Vada la campagna
       Ovini al pascolo

  L'allevamento ovino ha rappresentato da sempre una importante risorsa. La cura delle greggi era sicuramente già presente in epoca etrusco-romana, nella quale furono tracciate alcune direttrici di transumanza per lo spostamento stagionale delle greggi che dai paesi dell'Appennino e della Garfagnana finivano negli spazi ad erba presenti nel nostro territorio. La bassa produzione di foraggi e la scarsa qualità dei "sodi", problemi endemici per l'agricoltura, stimolarono ulteriormente la pratica della transumanza verso le ubertose pasture maremmane che, a cavallo tra '700 e '800, assunse grande importanza. Tale situazione perdurò fino alla fine del XVIII secolo quando, grazie alle nuove leggi promulgate dal governo dei Lorena, si attuò il frazionamento delle proprietà terriere consentendo una maggiore distribuzione del patrimonio fondiario e quindi lo sviluppo dei piccoli allevamenti di pecore. La pastorizia in tutto il periodo preindustriale, infatti, veniva praticata in maniera diffusa, da parte delle comunità di montagna e di pianura, anche come forma di autoconsumo o di integrazione al reddito. Essa consentiva la disponibilità di prodotti quali il latte e la lana utili per la produzione di formaggio e affini e per la manifattura domestica di indumenti destinati ai componenti della famiglia. In questo particolare contesto socio-economico trovò spazio anche la nascita di particolari manovalanze specializzate addette alla tosatura delle bestie. Ogni primavera, gruppi di uomini si spostavano tra i vari pastori del territorio ed oltre, per liberare le pecore dal vello di lana. Un particolare impulso all'allevamento ovino, si ebbe nei primi anni del XIX secolo, grazie all'introduzione di arieti di razza merinos che portarono ad un notevole miglioramento nella qualità delle lane sempre più richieste anche dalle manifatture tessili. 

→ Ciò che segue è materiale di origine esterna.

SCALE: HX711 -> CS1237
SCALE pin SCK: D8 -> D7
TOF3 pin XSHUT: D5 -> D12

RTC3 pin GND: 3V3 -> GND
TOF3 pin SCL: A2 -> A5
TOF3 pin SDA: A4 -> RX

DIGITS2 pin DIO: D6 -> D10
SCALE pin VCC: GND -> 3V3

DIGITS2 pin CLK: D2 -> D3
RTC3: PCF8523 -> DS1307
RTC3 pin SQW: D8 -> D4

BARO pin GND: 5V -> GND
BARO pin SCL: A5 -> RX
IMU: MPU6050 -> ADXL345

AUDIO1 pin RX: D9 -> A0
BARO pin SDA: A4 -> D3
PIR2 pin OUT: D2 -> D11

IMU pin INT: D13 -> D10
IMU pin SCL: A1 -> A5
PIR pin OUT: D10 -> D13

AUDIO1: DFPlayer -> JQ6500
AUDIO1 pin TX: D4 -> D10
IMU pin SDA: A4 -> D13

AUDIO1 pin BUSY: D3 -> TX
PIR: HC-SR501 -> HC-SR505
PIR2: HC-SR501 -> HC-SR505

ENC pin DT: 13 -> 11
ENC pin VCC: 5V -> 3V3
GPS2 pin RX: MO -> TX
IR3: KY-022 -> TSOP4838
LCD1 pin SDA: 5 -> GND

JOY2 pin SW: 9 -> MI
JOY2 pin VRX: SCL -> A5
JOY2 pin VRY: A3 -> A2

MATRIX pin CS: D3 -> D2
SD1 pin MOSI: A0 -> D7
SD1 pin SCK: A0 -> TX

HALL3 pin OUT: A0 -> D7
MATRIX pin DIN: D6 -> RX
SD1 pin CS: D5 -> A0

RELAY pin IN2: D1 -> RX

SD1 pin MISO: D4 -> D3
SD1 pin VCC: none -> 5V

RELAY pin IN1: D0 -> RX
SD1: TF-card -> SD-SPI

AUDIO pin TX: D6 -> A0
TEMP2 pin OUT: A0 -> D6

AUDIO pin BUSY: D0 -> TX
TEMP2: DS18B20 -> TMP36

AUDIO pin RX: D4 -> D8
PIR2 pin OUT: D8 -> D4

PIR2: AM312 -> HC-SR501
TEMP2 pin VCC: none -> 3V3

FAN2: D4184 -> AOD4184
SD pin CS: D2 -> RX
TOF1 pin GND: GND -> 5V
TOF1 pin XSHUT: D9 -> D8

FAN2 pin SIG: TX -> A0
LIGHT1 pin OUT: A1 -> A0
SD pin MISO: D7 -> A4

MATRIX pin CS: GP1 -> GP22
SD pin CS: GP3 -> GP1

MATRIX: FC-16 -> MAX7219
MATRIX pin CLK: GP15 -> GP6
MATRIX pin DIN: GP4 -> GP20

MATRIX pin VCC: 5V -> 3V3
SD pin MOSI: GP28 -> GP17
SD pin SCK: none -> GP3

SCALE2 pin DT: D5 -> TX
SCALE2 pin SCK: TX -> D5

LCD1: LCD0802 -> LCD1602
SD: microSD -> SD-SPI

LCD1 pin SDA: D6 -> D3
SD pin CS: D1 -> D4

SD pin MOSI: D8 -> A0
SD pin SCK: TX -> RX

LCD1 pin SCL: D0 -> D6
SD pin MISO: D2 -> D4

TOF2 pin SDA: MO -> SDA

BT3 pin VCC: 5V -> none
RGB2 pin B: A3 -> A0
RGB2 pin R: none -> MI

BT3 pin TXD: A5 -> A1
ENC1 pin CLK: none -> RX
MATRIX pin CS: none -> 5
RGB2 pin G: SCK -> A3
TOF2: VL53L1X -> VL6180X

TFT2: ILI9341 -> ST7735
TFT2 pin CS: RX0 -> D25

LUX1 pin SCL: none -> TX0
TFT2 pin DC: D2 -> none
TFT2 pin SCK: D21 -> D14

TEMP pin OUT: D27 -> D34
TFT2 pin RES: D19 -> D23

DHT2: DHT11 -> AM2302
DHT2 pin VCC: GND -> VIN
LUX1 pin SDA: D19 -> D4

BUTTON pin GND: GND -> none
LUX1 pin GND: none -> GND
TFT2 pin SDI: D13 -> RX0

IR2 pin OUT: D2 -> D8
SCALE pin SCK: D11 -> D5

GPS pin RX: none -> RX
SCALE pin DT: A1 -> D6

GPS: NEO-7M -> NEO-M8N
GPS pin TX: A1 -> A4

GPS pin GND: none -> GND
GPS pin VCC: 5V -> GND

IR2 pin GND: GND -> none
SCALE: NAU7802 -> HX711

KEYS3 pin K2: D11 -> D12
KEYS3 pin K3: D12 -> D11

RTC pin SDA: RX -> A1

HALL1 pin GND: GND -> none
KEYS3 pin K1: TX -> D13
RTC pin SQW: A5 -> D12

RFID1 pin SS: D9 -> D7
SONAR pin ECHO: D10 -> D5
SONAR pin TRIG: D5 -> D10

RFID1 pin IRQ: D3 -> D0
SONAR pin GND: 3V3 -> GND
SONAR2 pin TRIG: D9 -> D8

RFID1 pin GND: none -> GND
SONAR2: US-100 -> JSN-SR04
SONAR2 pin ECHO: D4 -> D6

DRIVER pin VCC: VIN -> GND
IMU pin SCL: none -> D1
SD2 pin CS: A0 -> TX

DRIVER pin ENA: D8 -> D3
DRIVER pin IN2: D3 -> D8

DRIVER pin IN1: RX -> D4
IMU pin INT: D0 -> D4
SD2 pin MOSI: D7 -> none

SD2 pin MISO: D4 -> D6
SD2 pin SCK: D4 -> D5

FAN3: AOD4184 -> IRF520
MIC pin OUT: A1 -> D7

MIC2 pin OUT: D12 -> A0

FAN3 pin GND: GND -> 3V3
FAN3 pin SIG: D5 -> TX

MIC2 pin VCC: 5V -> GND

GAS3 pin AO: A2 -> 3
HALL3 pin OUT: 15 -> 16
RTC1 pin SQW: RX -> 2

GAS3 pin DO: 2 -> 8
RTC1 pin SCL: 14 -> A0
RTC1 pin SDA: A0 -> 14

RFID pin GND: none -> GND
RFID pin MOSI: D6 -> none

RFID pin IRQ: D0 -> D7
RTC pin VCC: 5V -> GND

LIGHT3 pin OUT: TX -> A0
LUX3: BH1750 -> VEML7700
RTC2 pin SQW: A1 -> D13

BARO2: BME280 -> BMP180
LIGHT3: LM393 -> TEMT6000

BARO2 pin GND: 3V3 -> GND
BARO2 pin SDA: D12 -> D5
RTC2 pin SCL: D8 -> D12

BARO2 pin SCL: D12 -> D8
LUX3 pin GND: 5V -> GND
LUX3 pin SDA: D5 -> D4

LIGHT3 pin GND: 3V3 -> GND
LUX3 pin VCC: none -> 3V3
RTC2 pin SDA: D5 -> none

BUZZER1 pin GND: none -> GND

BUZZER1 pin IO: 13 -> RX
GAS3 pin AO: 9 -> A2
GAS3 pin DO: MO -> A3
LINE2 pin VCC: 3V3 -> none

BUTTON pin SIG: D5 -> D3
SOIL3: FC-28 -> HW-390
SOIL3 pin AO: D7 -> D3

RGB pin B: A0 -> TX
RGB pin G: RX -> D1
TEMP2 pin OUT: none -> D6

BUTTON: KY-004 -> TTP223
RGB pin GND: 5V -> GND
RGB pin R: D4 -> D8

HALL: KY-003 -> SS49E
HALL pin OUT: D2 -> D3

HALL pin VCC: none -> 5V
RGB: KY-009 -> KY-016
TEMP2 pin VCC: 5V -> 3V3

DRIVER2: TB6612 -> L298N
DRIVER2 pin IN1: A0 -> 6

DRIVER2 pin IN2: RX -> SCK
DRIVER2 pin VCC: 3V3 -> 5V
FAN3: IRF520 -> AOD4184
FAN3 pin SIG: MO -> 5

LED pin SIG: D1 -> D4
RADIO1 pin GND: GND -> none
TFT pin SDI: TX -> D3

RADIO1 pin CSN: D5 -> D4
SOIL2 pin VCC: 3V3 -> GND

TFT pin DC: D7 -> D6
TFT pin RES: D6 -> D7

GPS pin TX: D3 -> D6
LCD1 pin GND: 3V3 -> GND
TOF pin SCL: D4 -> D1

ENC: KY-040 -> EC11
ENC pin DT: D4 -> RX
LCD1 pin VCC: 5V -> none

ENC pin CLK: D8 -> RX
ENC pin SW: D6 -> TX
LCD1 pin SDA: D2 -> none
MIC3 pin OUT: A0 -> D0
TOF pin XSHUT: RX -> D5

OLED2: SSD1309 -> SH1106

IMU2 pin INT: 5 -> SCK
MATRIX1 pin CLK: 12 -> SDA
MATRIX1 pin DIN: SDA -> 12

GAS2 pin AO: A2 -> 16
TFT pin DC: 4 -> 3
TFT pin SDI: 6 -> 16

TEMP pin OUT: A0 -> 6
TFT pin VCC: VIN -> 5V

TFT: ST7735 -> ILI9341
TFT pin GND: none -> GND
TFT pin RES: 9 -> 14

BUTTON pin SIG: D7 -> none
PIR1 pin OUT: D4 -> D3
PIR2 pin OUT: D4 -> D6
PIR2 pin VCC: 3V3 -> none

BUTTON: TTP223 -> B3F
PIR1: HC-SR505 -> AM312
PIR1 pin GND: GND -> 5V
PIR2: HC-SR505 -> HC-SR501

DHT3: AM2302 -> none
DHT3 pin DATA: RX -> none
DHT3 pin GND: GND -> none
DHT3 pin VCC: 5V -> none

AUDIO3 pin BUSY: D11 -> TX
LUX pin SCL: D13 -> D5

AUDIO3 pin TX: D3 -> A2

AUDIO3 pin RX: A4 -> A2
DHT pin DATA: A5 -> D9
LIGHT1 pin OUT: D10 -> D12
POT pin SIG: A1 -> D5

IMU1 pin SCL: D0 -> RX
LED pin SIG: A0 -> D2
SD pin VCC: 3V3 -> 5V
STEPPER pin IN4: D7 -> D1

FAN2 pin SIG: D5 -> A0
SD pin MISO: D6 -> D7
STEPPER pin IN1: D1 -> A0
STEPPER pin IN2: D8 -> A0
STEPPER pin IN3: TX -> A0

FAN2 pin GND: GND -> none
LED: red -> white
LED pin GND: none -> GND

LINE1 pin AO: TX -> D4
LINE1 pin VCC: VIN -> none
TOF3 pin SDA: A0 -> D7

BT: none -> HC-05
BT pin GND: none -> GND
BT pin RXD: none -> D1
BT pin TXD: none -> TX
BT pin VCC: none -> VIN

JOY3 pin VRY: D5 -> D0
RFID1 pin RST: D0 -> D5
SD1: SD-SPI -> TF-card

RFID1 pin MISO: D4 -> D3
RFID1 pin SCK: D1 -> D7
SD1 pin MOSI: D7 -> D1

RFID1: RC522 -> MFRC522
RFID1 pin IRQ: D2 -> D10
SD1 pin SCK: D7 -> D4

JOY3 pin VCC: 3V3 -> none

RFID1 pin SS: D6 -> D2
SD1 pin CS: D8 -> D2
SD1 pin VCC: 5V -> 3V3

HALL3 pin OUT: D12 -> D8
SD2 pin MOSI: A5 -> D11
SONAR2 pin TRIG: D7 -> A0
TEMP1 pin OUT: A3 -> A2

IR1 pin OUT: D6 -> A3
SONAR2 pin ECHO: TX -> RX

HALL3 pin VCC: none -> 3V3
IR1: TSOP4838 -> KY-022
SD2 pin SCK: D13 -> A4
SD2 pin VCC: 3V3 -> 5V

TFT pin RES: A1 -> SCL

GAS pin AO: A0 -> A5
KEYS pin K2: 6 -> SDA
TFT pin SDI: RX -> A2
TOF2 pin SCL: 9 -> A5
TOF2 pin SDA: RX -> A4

Un segnale in contro tendenza che ridusse l'afflusso di greggi forestiere, fu dato intorno al 1840 dall'ispettore granducale Karl Simon che, dissodando terreni non forestati, con coltivazioni a rotazione di patate, rape, grano e bolognino, dimostrò che era possibile riuscire a svernare un branco di pecore senza ricorrere a migrazioni. Egli introdusse montoni merinos a partire da 1841, ottenendo meticce morette, la cui lana era ricercatissima, anche per il colore, per la manifattura dei panni frateschi. L'allevamento ovino ha conosciuto notevole fortuna sino agli anni '30 del XX secolo, per poi diminuire vertiginosamente in tutta la Toscana in seguito all'esodo della montagna verificatosi nel dopoguerra.